Take every line from the data that has the word "preço" in it.

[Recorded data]
*** Block opens ***
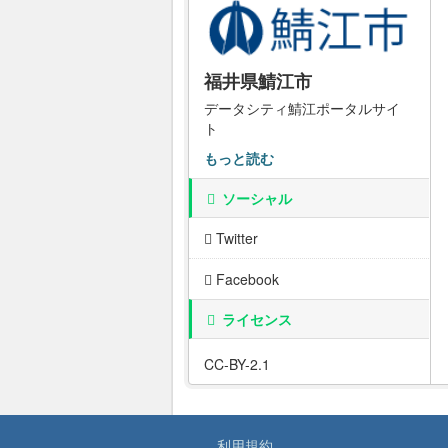
福井県鯖江市
データシティ鯖江ポータルサイ
ト
もっと読む
ソーシャル
Twitter
Facebook
ライセンス
CC-BY-2.1
利用規約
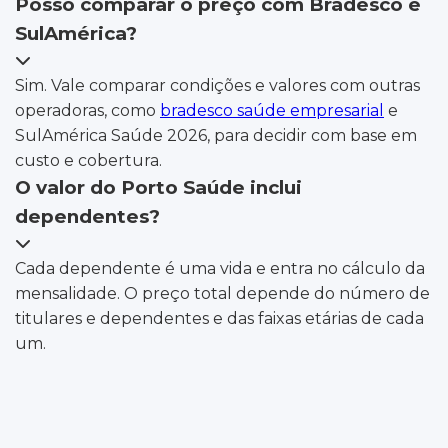
Posso comparar o preço com Bradesco e
SulAmérica?
Sim. Vale comparar condições e valores com outras
operadoras, como
bradesco saúde empresarial
e
SulAmérica Saúde 2026, para decidir com base em
custo e cobertura.
O valor do Porto Saúde inclui
dependentes?
Cada dependente é uma vida e entra no cálculo da
mensalidade. O preço total depende do número de
titulares e dependentes e das faixas etárias de cada
um.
*** Block closes ***
→ RESULT BELOW:
Posso comparar o preço com Bradesco e
mensalidade. O preço total depende do número de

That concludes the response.